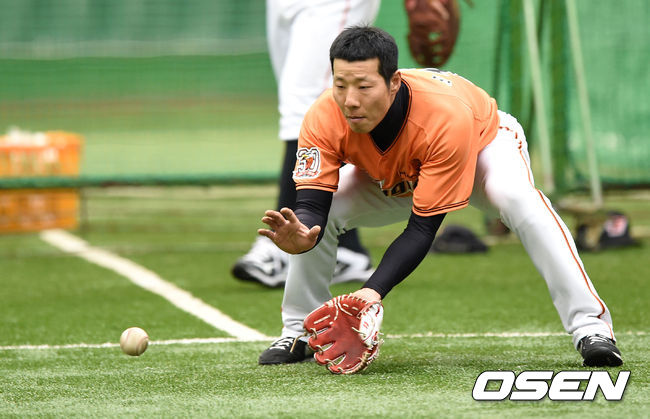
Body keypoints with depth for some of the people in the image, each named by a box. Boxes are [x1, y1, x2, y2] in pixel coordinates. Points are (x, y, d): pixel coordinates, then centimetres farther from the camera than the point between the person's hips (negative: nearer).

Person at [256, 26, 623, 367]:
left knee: (517, 197, -36)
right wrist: (300, 237, -62)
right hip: (393, 179, 4)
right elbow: (312, 204, -37)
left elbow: (423, 228, -40)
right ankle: (300, 333, 5)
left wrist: (374, 290, -53)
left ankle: (590, 325, -34)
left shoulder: (448, 117, -44)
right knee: (318, 218, -18)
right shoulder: (324, 120, -35)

============

Please scale all the data above by repeating every line, including the text outside the answers, with each number in the answers (the keypoint x and y pixel coordinates and depth values) multiplied by 0.2 and rounded to whole numbers, halves up. Leave the pictures out of your answer.

Response area -
Body keypoints with depth for some of the people in the image, each named by a box. Boxes are [x1, y1, x2, y2] in pixel coordinates. Points are (x, y, d): pixel coordinates, then centimetres farther from the camera than the point between the person's hips (negative: nearer).

Person at [256, 26, 623, 367]:
left knee: (103, 39, -7)
right wrist: (60, 47, -12)
right hip: (79, 36, 1)
right elbow: (62, 41, -7)
left elbow: (85, 46, -8)
right ankle: (60, 67, 1)
left wrist: (75, 58, -11)
left ankle: (118, 65, -7)
left shoulder: (90, 23, -9)
right knee: (64, 44, -4)
right shoulder: (65, 24, -7)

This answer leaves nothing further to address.